● Written task
Convert the lines below into a JSON list of strings, one string per line, leaving out the blank lines.

● Excerpted records
■ ■ ■
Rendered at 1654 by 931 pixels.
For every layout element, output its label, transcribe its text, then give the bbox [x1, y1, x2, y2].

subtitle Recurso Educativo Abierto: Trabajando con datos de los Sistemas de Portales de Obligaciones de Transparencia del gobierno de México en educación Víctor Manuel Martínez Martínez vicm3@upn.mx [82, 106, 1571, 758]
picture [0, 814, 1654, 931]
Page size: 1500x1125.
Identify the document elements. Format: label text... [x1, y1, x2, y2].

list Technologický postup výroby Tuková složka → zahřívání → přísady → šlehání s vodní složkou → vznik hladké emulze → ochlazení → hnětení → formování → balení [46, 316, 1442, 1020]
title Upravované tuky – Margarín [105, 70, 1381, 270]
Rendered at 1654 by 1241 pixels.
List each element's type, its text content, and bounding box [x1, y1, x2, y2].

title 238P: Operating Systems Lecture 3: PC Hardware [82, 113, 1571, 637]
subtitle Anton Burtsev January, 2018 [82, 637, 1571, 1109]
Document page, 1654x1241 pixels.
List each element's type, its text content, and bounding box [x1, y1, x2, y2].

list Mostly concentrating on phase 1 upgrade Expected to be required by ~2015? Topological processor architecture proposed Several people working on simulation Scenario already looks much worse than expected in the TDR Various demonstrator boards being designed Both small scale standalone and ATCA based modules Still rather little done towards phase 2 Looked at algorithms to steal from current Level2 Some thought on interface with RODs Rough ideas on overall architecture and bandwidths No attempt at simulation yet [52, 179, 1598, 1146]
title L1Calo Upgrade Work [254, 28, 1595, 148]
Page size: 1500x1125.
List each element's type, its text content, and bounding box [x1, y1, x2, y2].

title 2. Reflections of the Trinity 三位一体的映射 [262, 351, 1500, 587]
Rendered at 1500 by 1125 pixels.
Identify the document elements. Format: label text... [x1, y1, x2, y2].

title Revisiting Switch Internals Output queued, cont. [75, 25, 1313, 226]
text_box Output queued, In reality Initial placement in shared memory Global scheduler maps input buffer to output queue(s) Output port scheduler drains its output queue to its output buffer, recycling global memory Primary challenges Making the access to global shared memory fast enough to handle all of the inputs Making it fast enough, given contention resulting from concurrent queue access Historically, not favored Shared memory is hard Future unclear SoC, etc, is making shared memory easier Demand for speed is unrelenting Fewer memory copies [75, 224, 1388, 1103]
■ ■ ■
● Result for this task
[
  "Rendered at 1654 by 931 pixels.",
  "For every layout element, output its label, transcribe its text, then give the bbox [x1, y1, x2, y2].",
  "subtitle Recurso Educativo Abierto: Trabajando con datos de los Sistemas de Portales de Obligaciones de Transparencia del gobierno de México en educación Víctor Manuel Martínez Martínez vicm3@upn.mx [82, 106, 1571, 758]",
  "picture [0, 814, 1654, 931]",
  "Page size: 1500x1125.",
  "Identify the document elements. Format: label text... [x1, y1, x2, y2].",
  "list Technologický postup výroby Tuková složka → zahřívání → přísady → šlehání s vodní složkou → vznik hladké emulze → ochlazení → hnětení → formování → balení [46, 316, 1442, 1020]",
  "title Upravované tuky – Margarín [105, 70, 1381, 270]",
  "Rendered at 1654 by 1241 pixels.",
  "List each element's type, its text content, and bounding box [x1, y1, x2, y2].",
  "title 238P: Operating Systems Lecture 3: PC Hardware [82, 113, 1571, 637]",
  "subtitle Anton Burtsev January, 2018 [82, 637, 1571, 1109]",
  "Document page, 1654x1241 pixels.",
  "List each element's type, its text content, and bounding box [x1, y1, x2, y2].",
  "list Mostly concentrating on phase 1 upgrade Expected to be required by ~2015? Topological processor architecture proposed Several people working on simulation Scenario already looks much worse than expected in the TDR Various demonstrator boards being designed Both small scale standalone and ATCA based modules Still rather little done towards phase 2 Looked at algorithms to steal from current Level2 Some thought on interface with RODs Rough ideas on overall architecture and bandwidths No attempt at simulation yet [52, 179, 1598, 1146]",
  "title L1Calo Upgrade Work [254, 28, 1595, 148]",
  "Page size: 1500x1125.",
  "List each element's type, its text content, and bounding box [x1, y1, x2, y2].",
  "title 2. Reflections of the Trinity 三位一体的映射 [262, 351, 1500, 587]",
  "Rendered at 1500 by 1125 pixels.",
  "Identify the document elements. Format: label text... [x1, y1, x2, y2].",
  "title Revisiting Switch Internals Output queued, cont. [75, 25, 1313, 226]",
  "text_box Output queued, In reality Initial placement in shared memory Global scheduler maps input buffer to output queue(s) Output port scheduler drains its output queue to its output buffer, recycling global memory Primary challenges Making the access to global shared memory fast enough to handle all of the inputs Making it fast enough, given contention resulting from concurrent queue access Historically, not favored Shared memory is hard Future unclear SoC, etc, is making shared memory easier Demand for speed is unrelenting Fewer memory copies [75, 224, 1388, 1103]"
]